Let's say I have an account on an MMORTS and I send my 10,000 strong army to a location on the map. I then shut off my computer.

Another player gives orders to his 10,000 strong army to walk to the same location and attack anyone located there. He then turn off his computer.

After 30 minutes when his 10,000 guys arrive at the scene the battle begins. Now killing 10,000 guys where both armies are using the same skill and weapon might take several hours.

Let's say I turn my computer on again and find the raging battle and that I only have 4500 soldiers left, so I decide to pull my army back.

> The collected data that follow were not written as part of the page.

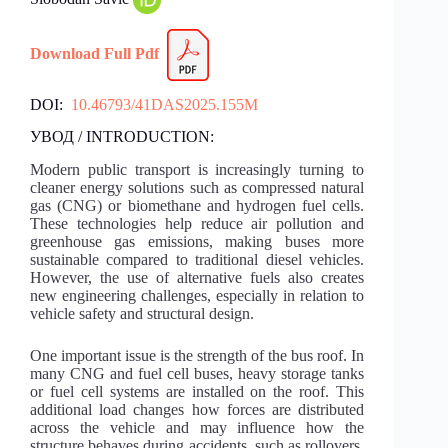
Download Full Pdf
DOI:
10.46793/41DAS2025.155M
УВОД / INTRODUCTION:
Modern public transport is increasingly turning to
cleaner energy solutions such as compressed natural
gas (CNG) or biomethane and hydrogen fuel cells.
These technologies help reduce air pollution and
greenhouse gas emissions, making buses more
sustainable compared to traditional diesel vehicles.
However, the use of alternative fuels also creates
new engineering challenges, especially in relation to
vehicle safety and structural design.
One important issue is the strength of the bus roof. In
many CNG and fuel cell buses, heavy storage tanks
or fuel cell systems are installed on the roof. This
additional load changes how forces are distributed
across the vehicle and may influence how the
structure behaves during accidents, such as rollovers.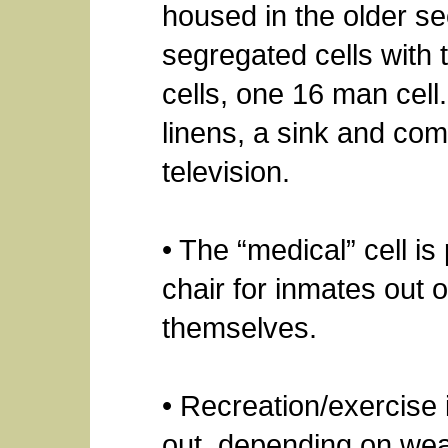
housed in the older se
segregated cells with 
cells, one 16 man cell
linens, a sink and c
television.
• The “medical” cell i
chair for inmates out 
themselves.
• Recreation/exercise 
out, depending on wea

This type of ongoing battle happens on the server. How could this be accomplished? I'm thinking JavaScript / PHP technologies. I'm thinking that there should be some sort of dice system to each attack so it could end with one side winning with 1500 men left even if they started with equal amount. Is there some sort of clever logic that would not require 20,000 calculations per frame to calculate each hit and and parry for every unit?


2 Answers 2


It looks like you might be asking two different questions, so I'll answer them each separately (though one may influence the other).

Taking Time: What you want is that the battle actually executes over a longer period of time, rather than just as quickly as can be calculated. This gives the user the impression that something is actually hapenning and allows them to change their orders during the battle. Here a timeslicing approach makes sense. Presumable you will be hosting several battles on the same server, so you'd probably need to do this anyway.

In this approach each of your active games represents an object on the server. Now your server will poll each active game at a fixed interval. Say every 30s: you can adjust upward to lower total load and downward to improve user real-time feedback. Each interval you will simply step each active game by 30s (scaled to the world time).

Calculations: Trying to represent 10000 units as 10000 objects is simply not going to be possible. Perhaps if you write in C++ and have a very optmized algorithm you could do it, but you still wouldn't be able to support many active games on one server. Instead what strategy games tend to do is lump together units into groups. So you have 500 rifleman, 2500 infinitry, 20 artillery, etc. That is, reduce your battle to a small number of actual objectds. These cumulative objects can then fight each other in turn.

In the simplest model, say for infinitry, you could simply multiple per unit HP times the number of units to get one virtual infinity unit with a really high HP, and also a really high firing power. This is perhaps not ideal, but it is a decent logical starting point. Here you don't really do pure die roling anymore, you'll be using statistical projections (easier than it sounds). So if each unit has only a 10% chance to hit, the logical group will simply do 10% of its total damage each round. Again, simplified, but gives you the basic idea.


I see two problems here - optimizing the battle on the server and allowing the player to view and change the battle before it is finished.

First things first - optimizing the battles. You need to design combat in rounds, and roll dices for each unit separately within each round, giving you 20000 computations per round - each unit attacks one other unit and defends from one attack. You can design the combat system so that it will last a small amount of rounds, for instance a 100 for 10000-unit armies. If you find your battles take longer, you could make them more 'bloody' using various techniques - make combat between opponents more random (higher standard deviation), penalize fighting between the same 2 units for more than 2 rounds etc. This should give you a required total number of 'computations' in the millions per one battle of 10000 units, which seems sensible. Moreover, it is easily breakable down into smaller chunks or parallelizable from the other server work.

A different approach you could try is using Lancherster's laws for mathematically modelling battles.

Once you have that, you can look at your second problem differently. You can precompute battles and store them as a series of states, each state corresponding to a combat round. Displaying battles is, like many things in games, interpolation - you know in what timeframe each round should occur, so when displaying the battle at any given time you can choose the two nearest precalculated rounds and show to the player a dynamically-changing state that is somewhere in-between. You don't have to be precise; nobody is interested in exact numbers. If the player decides to retreat, you can confirm the action instantly and send it to the server, which will recalculate part of the battle - from the current (or next) frame onwards. If you give the player instant feedback, he will accept that the action is non-instantious and that there might be more casualties that the last displayed number (it's believable that receiving an order and retreating take time). Other events - reinforcements, change of tactics, spells/abilities etc - can all be handled in the same way, by recalculating the battle from the given moment onwards.

In essence, what I'm saying is discretize the battle, store it, interpolate for the purposes of showing it to the player and recalculate when a player decision is made.